Das vierte Klavierkonzert ist Müllers erklärtes Lieblingskonzert und so spielte er es auch. Lange wartete er, bis er die zauberhaften Eingangsakkorde zum Erklingen brachte. Und sofort entstand eine unendliche Magie dieses Meisterwerks, welches an diesem Abend unvergesslich vorgetragen wurde. Unglaublich weich flossen die vielen Arpeggios dahin. Feinst abgestuft erklangen die vielfältig zum Einsatz kommenden Triller. Natürlich war auch hier und gerade in diesem Konzert der langsame Satz Poesie in klanglicher Reinkultur. Ein Dialog zwischen Herz und Seele in allen Facetten. Überschwang und pure Lebensfreude wurde von Fabian Müller und dem Kölner Kammerorchester kongenial getroffen und mitreißend musiziert. Das Wunder des Giganten Beethoven war einmal mehr ergreifend zu bestaunen. Fabian Müller versteht wie wenige Musiker seiner Zunft sehr genau, wie der Charakter der Musik Beethovens vorgetragen werden muss. Genauso wie an diesem Abend in Wiesbaden.

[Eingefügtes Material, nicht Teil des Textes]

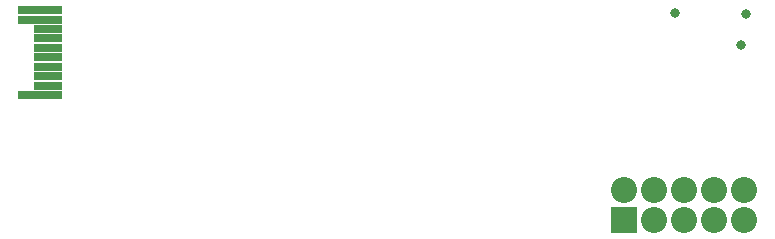
<source format=gbs>
G04 Layer_Color=16711935*
%FSAX25Y25*%
%MOIN*%
G70*
G01*
G75*
%ADD23R,0.14579X0.03162*%
%ADD25R,0.09461X0.03162*%
%ADD27C,0.08674*%
%ADD28R,0.08674X0.08674*%
%ADD29C,0.03200*%
D23*
X0073220Y0237114D02*
D03*
Y0262311D02*
D03*
Y0265461D02*
D03*
D25*
X0075779Y0240264D02*
D03*
Y0243413D02*
D03*
Y0249713D02*
D03*
Y0246563D02*
D03*
Y0252862D02*
D03*
Y0259161D02*
D03*
Y0256012D02*
D03*
D27*
X0307839Y0205413D02*
D03*
X0287839D02*
D03*
X0297839D02*
D03*
X0307839Y0195413D02*
D03*
X0287839D02*
D03*
X0297839D02*
D03*
X0277839Y0205413D02*
D03*
X0267839D02*
D03*
X0277839Y0195413D02*
D03*
D28*
X0267839D02*
D03*
D29*
X0308528Y0264080D02*
D03*
X0306821Y0254004D02*
D03*
X0284653Y0264372D02*
D03*
M02*

</source>
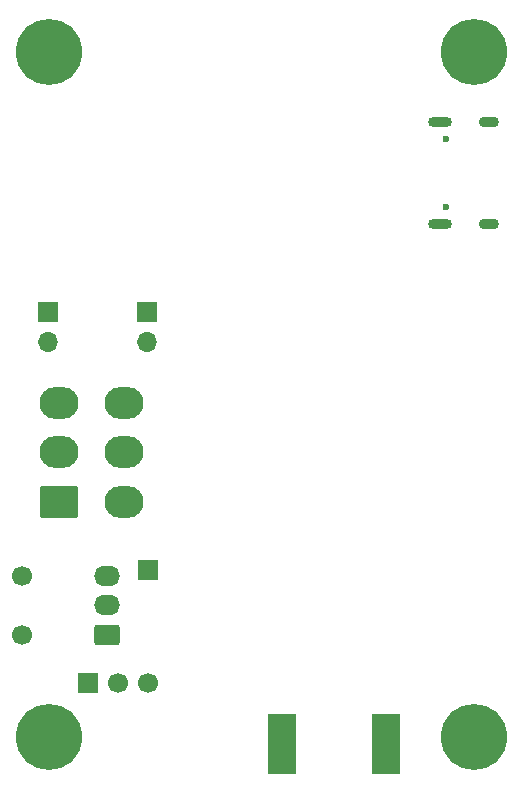
<source format=gbr>
%TF.GenerationSoftware,KiCad,Pcbnew,9.0.1*%
%TF.CreationDate,2025-04-26T23:34:39+03:00*%
%TF.ProjectId,Ricardo-Hermes,52696361-7264-46f2-9d48-65726d65732e,rev?*%
%TF.SameCoordinates,Original*%
%TF.FileFunction,Soldermask,Bot*%
%TF.FilePolarity,Negative*%
%FSLAX46Y46*%
G04 Gerber Fmt 4.6, Leading zero omitted, Abs format (unit mm)*
G04 Created by KiCad (PCBNEW 9.0.1) date 2025-04-26 23:34:39*
%MOMM*%
%LPD*%
G01*
G04 APERTURE LIST*
G04 Aperture macros list*
%AMRoundRect*
0 Rectangle with rounded corners*
0 $1 Rounding radius*
0 $2 $3 $4 $5 $6 $7 $8 $9 X,Y pos of 4 corners*
0 Add a 4 corners polygon primitive as box body*
4,1,4,$2,$3,$4,$5,$6,$7,$8,$9,$2,$3,0*
0 Add four circle primitives for the rounded corners*
1,1,$1+$1,$2,$3*
1,1,$1+$1,$4,$5*
1,1,$1+$1,$6,$7*
1,1,$1+$1,$8,$9*
0 Add four rect primitives between the rounded corners*
20,1,$1+$1,$2,$3,$4,$5,0*
20,1,$1+$1,$4,$5,$6,$7,0*
20,1,$1+$1,$6,$7,$8,$9,0*
20,1,$1+$1,$8,$9,$2,$3,0*%
G04 Aperture macros list end*
%ADD10RoundRect,0.250001X1.399999X-1.099999X1.399999X1.099999X-1.399999X1.099999X-1.399999X-1.099999X0*%
%ADD11O,3.300000X2.700000*%
%ADD12R,1.700000X1.700000*%
%ADD13C,0.600000*%
%ADD14O,2.000000X0.900000*%
%ADD15O,1.700000X0.900000*%
%ADD16R,2.420000X5.080000*%
%ADD17C,1.700000*%
%ADD18C,5.600000*%
%ADD19RoundRect,0.250000X0.850000X0.600000X-0.850000X0.600000X-0.850000X-0.600000X0.850000X-0.600000X0*%
%ADD20O,2.200000X1.700000*%
%ADD21O,1.700000X1.700000*%
G04 APERTURE END LIST*
D10*
%TO.C,J1*%
X122568000Y-112697000D03*
D11*
X122568000Y-108497000D03*
X122568000Y-104297000D03*
X128068000Y-112697000D03*
X128068000Y-108497000D03*
X128068000Y-104297000D03*
%TD*%
D12*
%TO.C,3v3*%
X130095800Y-118504600D03*
%TD*%
D13*
%TO.C,J2*%
X155304400Y-87739600D03*
X155304400Y-81959600D03*
D14*
X154824400Y-89169600D03*
D15*
X158994400Y-89169600D03*
D14*
X154824400Y-80529600D03*
D15*
X158994400Y-80529600D03*
%TD*%
D16*
%TO.C,ANT_SMA1*%
X141434400Y-133208400D03*
X150194400Y-133208400D03*
%TD*%
D12*
%TO.C,UART_ESP1*%
X125015800Y-128029600D03*
D17*
X127555800Y-128029600D03*
X130095800Y-128029600D03*
%TD*%
D18*
%TO.C,H3*%
X121705000Y-132590000D03*
%TD*%
D17*
%TO.C,UART1*%
X119453200Y-123951000D03*
X119453200Y-118951000D03*
D19*
X126633200Y-123951000D03*
D20*
X126633200Y-121451000D03*
X126633200Y-118951000D03*
%TD*%
D18*
%TO.C,H1*%
X121705000Y-74589600D03*
%TD*%
%TO.C,H4*%
X157705400Y-132590000D03*
%TD*%
D12*
%TO.C,ENJUMPER1*%
X121612200Y-96635200D03*
D21*
X121612200Y-99175200D03*
%TD*%
D12*
%TO.C,BOOTJUMPER1*%
X129994200Y-96584400D03*
D21*
X129994200Y-99124400D03*
%TD*%
D18*
%TO.C,H2*%
X157705400Y-74589600D03*
%TD*%
M02*

</source>
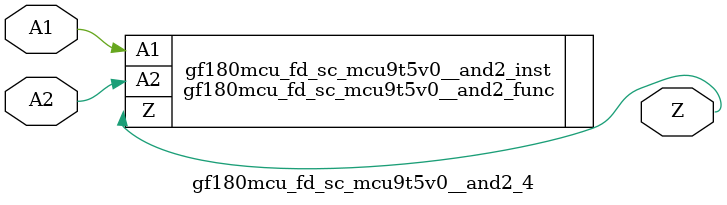
<source format=v>

`ifndef GF180MCU_FD_SC_MCU9T5V0__AND2_4_V
`define GF180MCU_FD_SC_MCU9T5V0__AND2_4_V

`include "gf180mcu_fd_sc_mcu9t5v0__and2_func.v"

`ifdef USE_POWER_PINS
module gf180mcu_fd_sc_mcu9t5v0__and2_4( A2, A1, Z, VDD, VSS );
inout VDD, VSS;
`else // If not USE_POWER_PINS
module gf180mcu_fd_sc_mcu9t5v0__and2_4( A2, A1, Z );
`endif // If not USE_POWER_PINS
input A1, A2;
output Z;

`ifdef USE_POWER_PINS
  gf180mcu_fd_sc_mcu9t5v0__and2_func gf180mcu_fd_sc_mcu9t5v0__and2_inst(.A2(A2),.A1(A1),.Z(Z),.VDD(VDD),.VSS(VSS));
`else // If not USE_POWER_PINS
  gf180mcu_fd_sc_mcu9t5v0__and2_func gf180mcu_fd_sc_mcu9t5v0__and2_inst(.A2(A2),.A1(A1),.Z(Z));
`endif // If not USE_POWER_PINS

`ifndef FUNCTIONAL
	// spec_gates_begin


	// spec_gates_end



   specify

	// specify_block_begin

	// comb arc A1 --> Z
	 (A1 => Z) = (1.0,1.0);

	// comb arc A2 --> Z
	 (A2 => Z) = (1.0,1.0);

	// specify_block_end

   endspecify

   `endif

endmodule
`endif // GF180MCU_FD_SC_MCU9T5V0__AND2_4_V

</source>
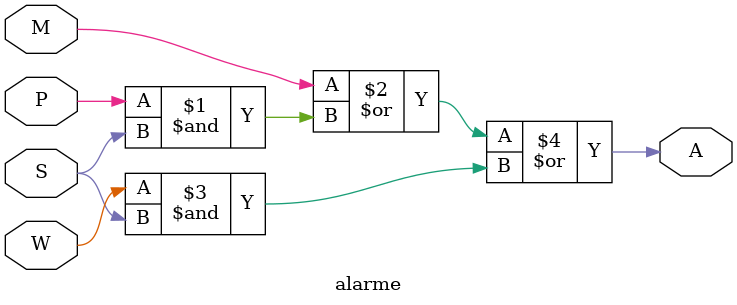
<source format=v>
module alarme(P, W, M, S, A);

    input P, W, M, S;
    output A;

    assign A = M | (P & S) | (W & S);

endmodule
</source>
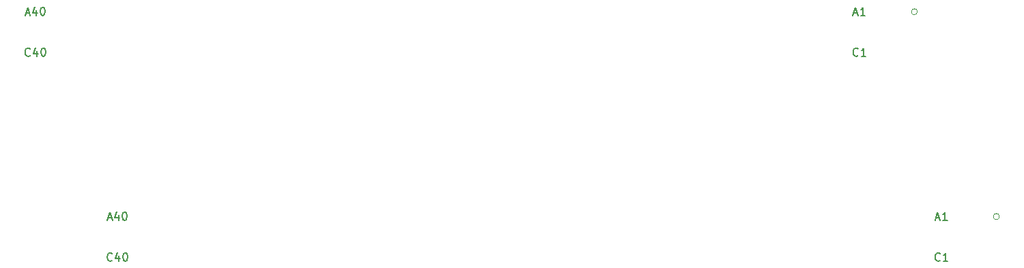
<source format=gbr>
%TF.GenerationSoftware,KiCad,Pcbnew,5.1.9+dfsg1-1~bpo10+1*%
%TF.CreationDate,2024-01-08T18:09:37+01:00*%
%TF.ProjectId,IIsiPDSAdapter,49497369-5044-4534-9164-61707465722e,rev?*%
%TF.SameCoordinates,Original*%
%TF.FileFunction,Legend,Bot*%
%TF.FilePolarity,Positive*%
%FSLAX46Y46*%
G04 Gerber Fmt 4.6, Leading zero omitted, Abs format (unit mm)*
G04 Created by KiCad (PCBNEW 5.1.9+dfsg1-1~bpo10+1) date 2024-01-08 18:09:37*
%MOMM*%
%LPD*%
G01*
G04 APERTURE LIST*
%ADD10C,0.120000*%
%ADD11C,0.150000*%
G04 APERTURE END LIST*
D10*
%TO.C,J4*%
X222883000Y-125800000D02*
G75*
G03*
X222883000Y-125800000I-381000J0D01*
G01*
%TO.C,J3*%
X212713000Y-100300000D02*
G75*
G03*
X212713000Y-100300000I-381000J0D01*
G01*
%TO.C,J4*%
D11*
X112842342Y-131237142D02*
X112794723Y-131284761D01*
X112651866Y-131332380D01*
X112556628Y-131332380D01*
X112413771Y-131284761D01*
X112318533Y-131189523D01*
X112270914Y-131094285D01*
X112223295Y-130903809D01*
X112223295Y-130760952D01*
X112270914Y-130570476D01*
X112318533Y-130475238D01*
X112413771Y-130380000D01*
X112556628Y-130332380D01*
X112651866Y-130332380D01*
X112794723Y-130380000D01*
X112842342Y-130427619D01*
X113699485Y-130665714D02*
X113699485Y-131332380D01*
X113461390Y-130284761D02*
X113223295Y-130999047D01*
X113842342Y-130999047D01*
X114413771Y-130332380D02*
X114509009Y-130332380D01*
X114604247Y-130380000D01*
X114651866Y-130427619D01*
X114699485Y-130522857D01*
X114747104Y-130713333D01*
X114747104Y-130951428D01*
X114699485Y-131141904D01*
X114651866Y-131237142D01*
X114604247Y-131284761D01*
X114509009Y-131332380D01*
X114413771Y-131332380D01*
X114318533Y-131284761D01*
X114270914Y-131237142D01*
X114223295Y-131141904D01*
X114175676Y-130951428D01*
X114175676Y-130713333D01*
X114223295Y-130522857D01*
X114270914Y-130427619D01*
X114318533Y-130380000D01*
X114413771Y-130332380D01*
X112294723Y-125966666D02*
X112770914Y-125966666D01*
X112199485Y-126252380D02*
X112532819Y-125252380D01*
X112866152Y-126252380D01*
X113628057Y-125585714D02*
X113628057Y-126252380D01*
X113389961Y-125204761D02*
X113151866Y-125919047D01*
X113770914Y-125919047D01*
X114342342Y-125252380D02*
X114437580Y-125252380D01*
X114532819Y-125300000D01*
X114580438Y-125347619D01*
X114628057Y-125442857D01*
X114675676Y-125633333D01*
X114675676Y-125871428D01*
X114628057Y-126061904D01*
X114580438Y-126157142D01*
X114532819Y-126204761D01*
X114437580Y-126252380D01*
X114342342Y-126252380D01*
X114247104Y-126204761D01*
X114199485Y-126157142D01*
X114151866Y-126061904D01*
X114104247Y-125871428D01*
X114104247Y-125633333D01*
X114151866Y-125442857D01*
X114199485Y-125347619D01*
X114247104Y-125300000D01*
X114342342Y-125252380D01*
X215528133Y-131237142D02*
X215480514Y-131284761D01*
X215337657Y-131332380D01*
X215242419Y-131332380D01*
X215099561Y-131284761D01*
X215004323Y-131189523D01*
X214956704Y-131094285D01*
X214909085Y-130903809D01*
X214909085Y-130760952D01*
X214956704Y-130570476D01*
X215004323Y-130475238D01*
X215099561Y-130380000D01*
X215242419Y-130332380D01*
X215337657Y-130332380D01*
X215480514Y-130380000D01*
X215528133Y-130427619D01*
X216480514Y-131332380D02*
X215909085Y-131332380D01*
X216194800Y-131332380D02*
X216194800Y-130332380D01*
X216099561Y-130475238D01*
X216004323Y-130570476D01*
X215909085Y-130618095D01*
X214980514Y-125966666D02*
X215456704Y-125966666D01*
X214885276Y-126252380D02*
X215218609Y-125252380D01*
X215551942Y-126252380D01*
X216409085Y-126252380D02*
X215837657Y-126252380D01*
X216123371Y-126252380D02*
X216123371Y-125252380D01*
X216028133Y-125395238D01*
X215932895Y-125490476D01*
X215837657Y-125538095D01*
%TO.C,J3*%
X102672342Y-105737142D02*
X102624723Y-105784761D01*
X102481866Y-105832380D01*
X102386628Y-105832380D01*
X102243771Y-105784761D01*
X102148533Y-105689523D01*
X102100914Y-105594285D01*
X102053295Y-105403809D01*
X102053295Y-105260952D01*
X102100914Y-105070476D01*
X102148533Y-104975238D01*
X102243771Y-104880000D01*
X102386628Y-104832380D01*
X102481866Y-104832380D01*
X102624723Y-104880000D01*
X102672342Y-104927619D01*
X103529485Y-105165714D02*
X103529485Y-105832380D01*
X103291390Y-104784761D02*
X103053295Y-105499047D01*
X103672342Y-105499047D01*
X104243771Y-104832380D02*
X104339009Y-104832380D01*
X104434247Y-104880000D01*
X104481866Y-104927619D01*
X104529485Y-105022857D01*
X104577104Y-105213333D01*
X104577104Y-105451428D01*
X104529485Y-105641904D01*
X104481866Y-105737142D01*
X104434247Y-105784761D01*
X104339009Y-105832380D01*
X104243771Y-105832380D01*
X104148533Y-105784761D01*
X104100914Y-105737142D01*
X104053295Y-105641904D01*
X104005676Y-105451428D01*
X104005676Y-105213333D01*
X104053295Y-105022857D01*
X104100914Y-104927619D01*
X104148533Y-104880000D01*
X104243771Y-104832380D01*
X102124723Y-100466666D02*
X102600914Y-100466666D01*
X102029485Y-100752380D02*
X102362819Y-99752380D01*
X102696152Y-100752380D01*
X103458057Y-100085714D02*
X103458057Y-100752380D01*
X103219961Y-99704761D02*
X102981866Y-100419047D01*
X103600914Y-100419047D01*
X104172342Y-99752380D02*
X104267580Y-99752380D01*
X104362819Y-99800000D01*
X104410438Y-99847619D01*
X104458057Y-99942857D01*
X104505676Y-100133333D01*
X104505676Y-100371428D01*
X104458057Y-100561904D01*
X104410438Y-100657142D01*
X104362819Y-100704761D01*
X104267580Y-100752380D01*
X104172342Y-100752380D01*
X104077104Y-100704761D01*
X104029485Y-100657142D01*
X103981866Y-100561904D01*
X103934247Y-100371428D01*
X103934247Y-100133333D01*
X103981866Y-99942857D01*
X104029485Y-99847619D01*
X104077104Y-99800000D01*
X104172342Y-99752380D01*
X205358133Y-105737142D02*
X205310514Y-105784761D01*
X205167657Y-105832380D01*
X205072419Y-105832380D01*
X204929561Y-105784761D01*
X204834323Y-105689523D01*
X204786704Y-105594285D01*
X204739085Y-105403809D01*
X204739085Y-105260952D01*
X204786704Y-105070476D01*
X204834323Y-104975238D01*
X204929561Y-104880000D01*
X205072419Y-104832380D01*
X205167657Y-104832380D01*
X205310514Y-104880000D01*
X205358133Y-104927619D01*
X206310514Y-105832380D02*
X205739085Y-105832380D01*
X206024800Y-105832380D02*
X206024800Y-104832380D01*
X205929561Y-104975238D01*
X205834323Y-105070476D01*
X205739085Y-105118095D01*
X204810514Y-100466666D02*
X205286704Y-100466666D01*
X204715276Y-100752380D02*
X205048609Y-99752380D01*
X205381942Y-100752380D01*
X206239085Y-100752380D02*
X205667657Y-100752380D01*
X205953371Y-100752380D02*
X205953371Y-99752380D01*
X205858133Y-99895238D01*
X205762895Y-99990476D01*
X205667657Y-100038095D01*
%TD*%
M02*

</source>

Großen Anteil an dem musikalischen Gelingen hatte das Kölner Kammerorchester. Herrlich transparent in der Tongebung, hochdifferenziert in der aufmerksamen Begleitung und sehr charakteristisch in den Kontrasten, war es der perfekte Partner, um die Intentionen von Fabian Müller umzusetzen. Dankbarer, langanhaltender Jubel. Jubel

Dirk Schauß, 27. März 2023


Wiesbaden

Kurhaus

Klavierkonzerte zwei bis vier

Fabian Müller

Kölner Kammerorchester.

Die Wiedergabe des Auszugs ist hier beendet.